Jak zaznaczył, "nie ma potrzeby zwlekać, kombinować, kluczyć". - Trzeba po prostu jasno i wyraźnie powiedzieć tak: naród, który wybrał pana na to stanowisko, suweren, który powierzył panu tę misję, właśnie przemówił. I mamy nadzieję, że pan ten głos, z całą stanowczością wyrażany tutaj, dzisiaj, w tej sali przez przedstawicieli suwerena, usłyszy - zwrócił się do Dudy.

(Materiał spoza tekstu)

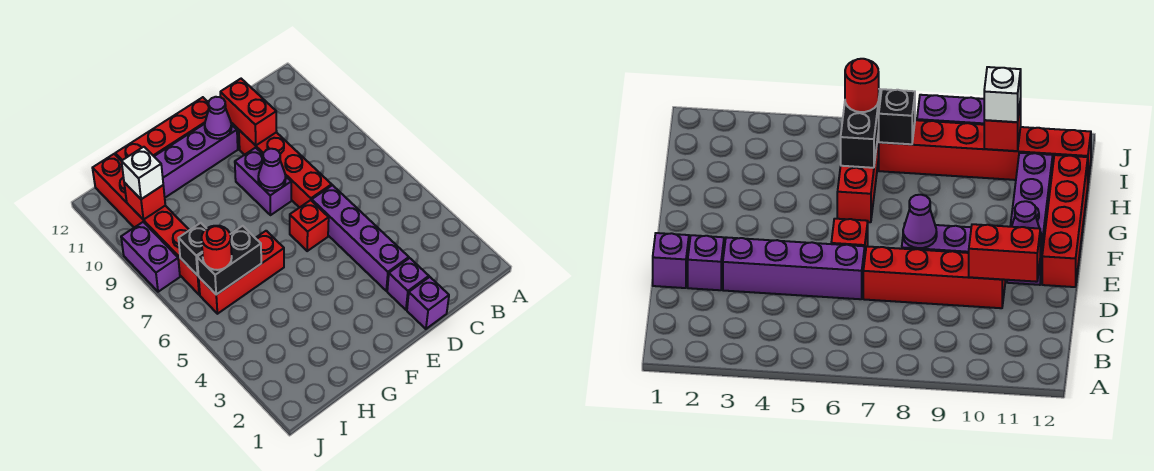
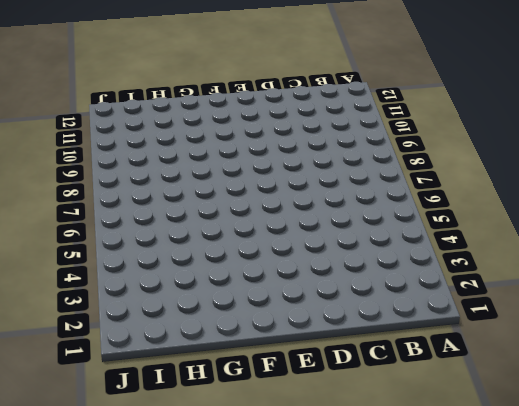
none -> purple 1x1 brick [407,277,449,329]
none -> purple 1x1 brick [387,258,429,310]
none -> purple 1x4 brick [312,185,409,291]

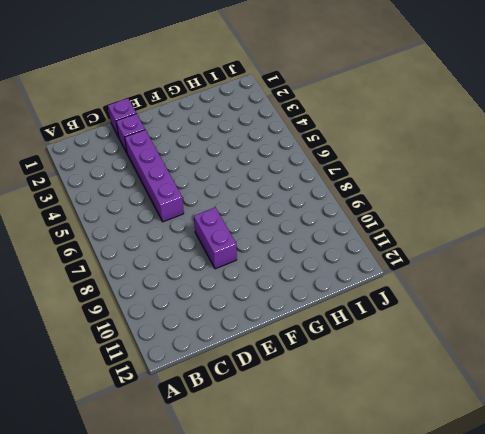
none -> red 1x4 brick [239,130,332,208]
none -> red 1x1 brick [290,200,329,251]
none -> purple 1x4 brick [154,124,238,198]

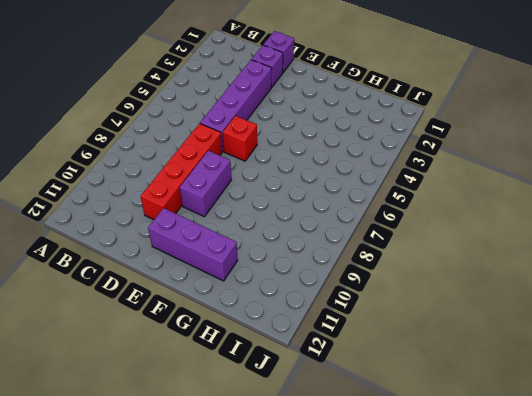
purple 1x3 brick [148,208,238,281] -> purple 1x4 brick [154,124,238,198]
none -> red 1x4 brick [115,97,209,161]
none -> red 1x3 brick [199,231,284,314]
none -> red 1x6 brick [93,154,200,295]

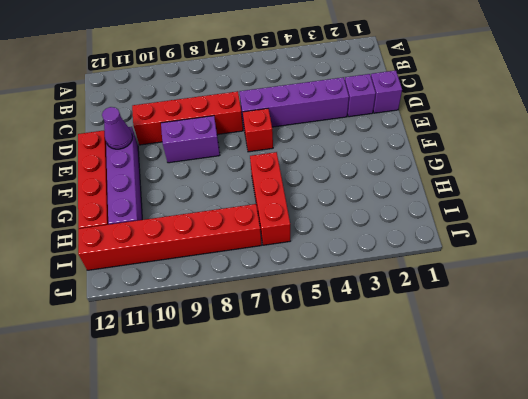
none -> purple 1x2 brick [121,222,180,292]
none -> red 1x2 brick [220,79,277,145]
none -> purple 1x1 cone [258,149,286,191]

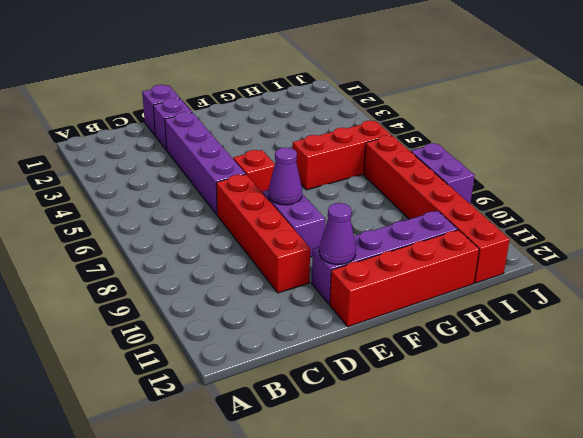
none -> red 1x2 brick [220,79,277,145]
none -> black 1x2 brick [197,226,261,295]
none -> black 1x1 brick [179,223,207,275]

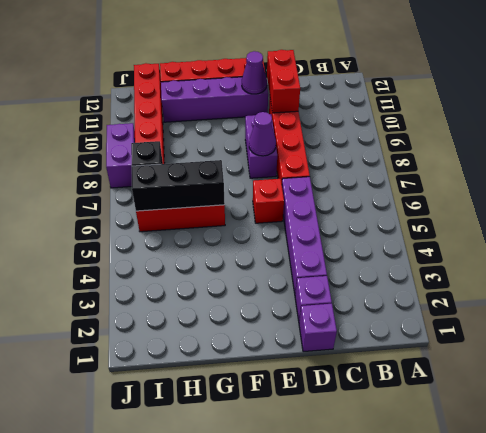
black 1x3 brick [132,160,225,211] -> black 1x2 brick [197,226,261,295]
none -> red 1x1 brick [124,183,165,220]
none -> red 1x1 round brick [201,226,232,270]
none -> white 1x1 brick [121,147,163,199]

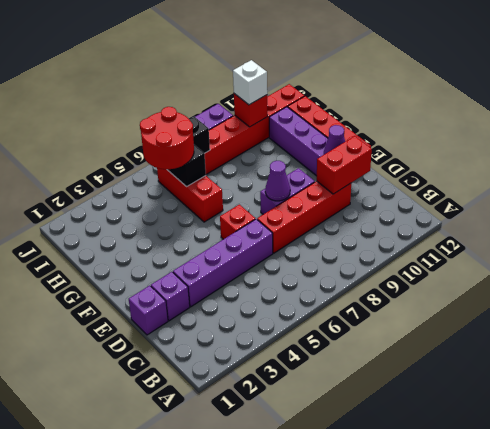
red 2x2 round brick [140,107,194,169] -> red 1x1 round brick [201,226,232,270]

Czarzasty: panie prezydencie, koniec kombinowania
Czarzasty stwierdził, że "nie będzie chyba taki miły wobec pana prezydenta". - Panie prezydencie, szanując instytucję i godność, jaką pan piastuje, chcę panu powiedzieć: koniec kombinowania. Jest większość w Sejmie, która wyłoni bez względu na to, jaką drogą pan pójdzie, rząd - mówił. - Popieramy tę większość, stanowimy część tej większości. Tak się zdarza, że bez względu na to, i to jest paradoks dla polskiej polityki, ale dobry paradoks, ile kto ma posłów i posłanek, to wszyscy są równi - zauważył wicemarszałek Sejmu.
Jak podkreślał, "popieramy desygnowanie pana Donalda Tuska i danie mu misji tworzenia rządu". - Przed nami kilka ważnych decyzji, ale te decyzje, uważam, zostaną podjęte w sposób spokojny i rozsądny - mówił współlider Nowej Lewicy.
- Ja reprezentuję siłę, która od 18 lat nie współrządziła w kraju. W związku z tym czuję, jak wielka odpowiedzialność jest na tej części, którą ja reprezentuję - dodał.
Konsultacje w Pałacu Prezydenckim
We wtorek ruszają konsultacje u prezydenta Andrzeja Dudy z przedstawicielami ugrupowań, które wprowadziły posłów do nowego Sejmu. We wtorek do pałacu przyjechali liderzy Prawa i Sprawiedliwości, następnie zjawią się tam przedstawiciele Koalicji Obywatelskiej. W środę zaplanowano spotkania z przedstawicielami Trzeciej Drogi, Lewicy i Konfederacji.